[DATA — start]

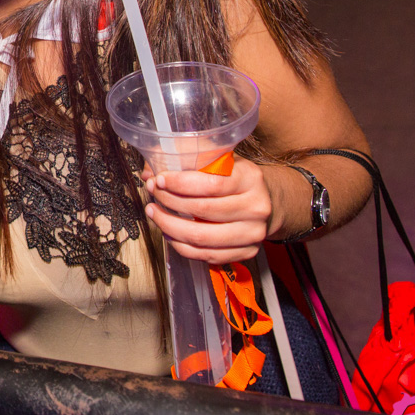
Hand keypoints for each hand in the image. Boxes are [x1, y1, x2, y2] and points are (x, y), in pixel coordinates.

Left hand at [141, 159, 272, 263]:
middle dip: (169, 202)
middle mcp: (256, 207)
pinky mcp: (246, 252)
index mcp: (250, 179)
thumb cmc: (234, 178)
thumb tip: (149, 171)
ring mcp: (253, 233)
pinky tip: (169, 232)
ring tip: (154, 213)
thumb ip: (185, 160)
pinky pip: (205, 255)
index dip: (179, 183)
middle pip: (203, 210)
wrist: (265, 201)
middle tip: (153, 194)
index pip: (211, 184)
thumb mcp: (218, 160)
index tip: (159, 180)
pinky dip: (181, 245)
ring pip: (201, 237)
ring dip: (169, 226)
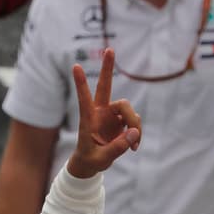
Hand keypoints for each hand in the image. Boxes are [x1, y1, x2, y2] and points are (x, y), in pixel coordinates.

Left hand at [65, 50, 140, 178]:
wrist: (92, 164)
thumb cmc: (90, 160)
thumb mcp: (101, 159)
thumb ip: (118, 147)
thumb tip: (134, 133)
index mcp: (88, 119)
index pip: (84, 99)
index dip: (81, 84)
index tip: (76, 66)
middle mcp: (100, 112)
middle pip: (106, 86)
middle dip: (108, 68)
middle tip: (109, 49)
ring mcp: (111, 115)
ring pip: (128, 110)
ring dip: (135, 124)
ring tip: (135, 145)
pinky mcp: (121, 121)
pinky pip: (134, 121)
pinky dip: (137, 133)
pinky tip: (135, 146)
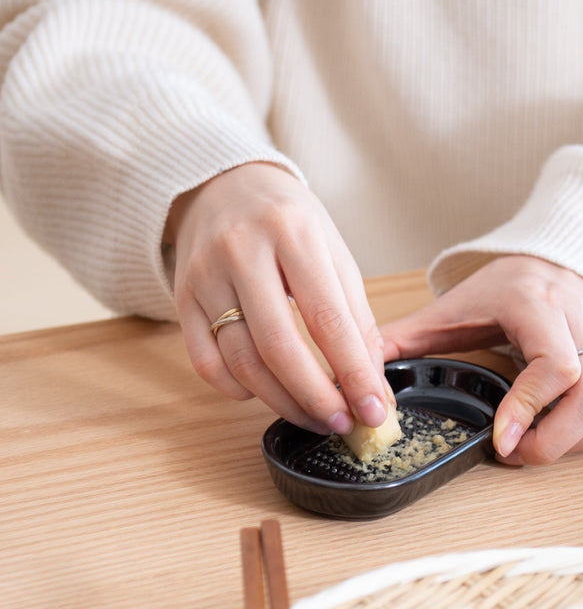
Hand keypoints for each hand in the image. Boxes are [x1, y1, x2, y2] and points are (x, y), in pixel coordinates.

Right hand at [165, 162, 390, 433]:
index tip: (374, 411)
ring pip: (240, 362)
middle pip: (279, 347)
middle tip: (342, 424)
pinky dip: (237, 390)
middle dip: (316, 398)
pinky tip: (264, 394)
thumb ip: (355, 317)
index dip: (353, 373)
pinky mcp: (181, 297)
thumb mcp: (333, 253)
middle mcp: (242, 251)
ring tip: (314, 417)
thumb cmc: (289, 222)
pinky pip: (205, 362)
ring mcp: (204, 275)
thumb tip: (370, 383)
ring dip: (281, 402)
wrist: (224, 184)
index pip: (327, 319)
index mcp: (293, 233)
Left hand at [380, 256, 582, 463]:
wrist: (560, 259)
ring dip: (580, 441)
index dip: (529, 409)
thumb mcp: (456, 305)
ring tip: (540, 441)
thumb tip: (357, 369)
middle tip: (517, 454)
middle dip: (555, 441)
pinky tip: (574, 431)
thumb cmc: (509, 285)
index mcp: (539, 304)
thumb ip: (408, 337)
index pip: (556, 364)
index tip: (501, 443)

[DATA — finish]

**TRY IT**
Check each line above for the string "hand" and show the ones that have it.

**OUTPUT OF THE TASK**
Hand keypoints for each hand in the image. Boxes are [x1, y1, x2, y2] and points are (x, y), in pixel coordinates.
Left hand at [141, 159, 272, 263]:
Hand keypoints for each hand in the image. Boxes are [x1, y1, x2, y2] and points are (x, y), in pixel coordinates.
Left hand at [65, 50, 140, 178]:
Hand keypoints for each hand in the image. Boxes are [x1, y1, x2, y2] and points are (x, y), in pixel coordinates.
Right hand at [165, 162, 390, 433]:
Left hand at [380, 256, 582, 463]:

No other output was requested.